My chest looked exactly like any other post-surgical chest until I angled the mirror ever so slightly. Then I saw it. My face. It was attached, part of the same body with this perfectly flat torso, the male chest I’ve been admiring, revering, glorifying. Even when Brownstein pointed out the yellow color of my skin, the indentations that would go away, my eyes couldn’t focus on them. I couldn’t even will myself to see that my nipples probably looked like “sausages,” as often described post-op. But then again, I never could see my breasts as attractive either, no matter how many friends and lovers told me, no matter how many times society told me I should.

I only had a chance to hold the mirror for a few seconds. But in that moment, I saw beauty. I wonder how I knew, how I could’ve been so sure that I was there, invisible underneath this breast suit, hidden inside this female casing.
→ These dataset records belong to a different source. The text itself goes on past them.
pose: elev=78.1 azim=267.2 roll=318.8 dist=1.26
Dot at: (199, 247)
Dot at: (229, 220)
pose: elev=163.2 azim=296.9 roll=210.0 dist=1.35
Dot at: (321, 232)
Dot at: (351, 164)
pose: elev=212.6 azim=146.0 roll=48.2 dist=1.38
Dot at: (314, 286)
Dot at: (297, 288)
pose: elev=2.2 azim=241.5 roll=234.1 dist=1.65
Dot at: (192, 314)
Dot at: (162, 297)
But in that moment, the flicker of an image in a small mirror, I saw something I’d never seen before: Me.

Surgery

Thursday, December 4th, 2008

I’m not sure if blogging qualifies as “operating dangerous machinery,” but be forewarned, I’m on Percocet.

My surgery went well yesterday. Or so the doctor told me. I slept through it.

I do remember arriving at the surgery center, which also happens to be in the same building as my dentist, signing a bunch of liability forms, and changing into my gown, compression stockings, booties, and whatever you call that head covering that looks like a shower cap. I looked into the mirror and said, “You can do this, buddy.”

The nurse sat me in a reclining chair, took my vitals, and put in an IV. My mom, whom all the nurses called “The Boss,” looked like she had eaten some bad sushi. This made me feel like I had eaten bad sushi. I wished my two friends who were originally going to accompany me to surgery were there in the room. They would’ve petted me and told me that everything was going to be fine. Maybe my mom read my mind. “Excuse me,” she said to the nurse and pushed her out of the way like a New Yorker hailing a taxi. “I just want to give her a kiss.” My mom planted a big wet one on my lips and told me she loved me.

I started to cry, just a little. The nurse handed me a box of tissues and said, “Don’t worry, all of Dr. Brownstein’s patients do well. They are healthy. This is elective surgery.” My first surgery, I thought. Elective. Why would anyone chose to do this? But I knew.

So, Brownstein, a man who is not known for his bedside manner, but whom I sincerely like and trust, walks in and sees the box of tissues. “Tears, already,” he says. “I hope those are tears of joy.”

When he was about to do the markings on my chest, he asked if my mom wanted to leave. But she stood her ground, protecting her taxi. As Brownstein drew lines on my breasts, my armpits started to rain. “You sure are sweating a lot,” he said. “I am about to have surgery,” I replied. My mom just sat that there, library book open on her lap, pretending to read David Baldacci’s The Whole Truth.

A nurse walked me into the freezing surgery room. I hopped up onto the heated bed, and a few minutes later, the anesthesiologist talked me to sleep. When I woke up, I looked at the clock. It was 12:15. I had arrived at the center only a few hours ago, at 9. “Hiiiiii,” I said to my mom.

The nurse asked me to rate my pain on a scale of 1-10 with 10 being the highest. I said 2 or 3. Then I asked for more pain meds. She asked me to rate it again. 1 or 2. Then I asked for more pain meds. And she gave them to me. I was floating, breastless and painfree. It was heaven.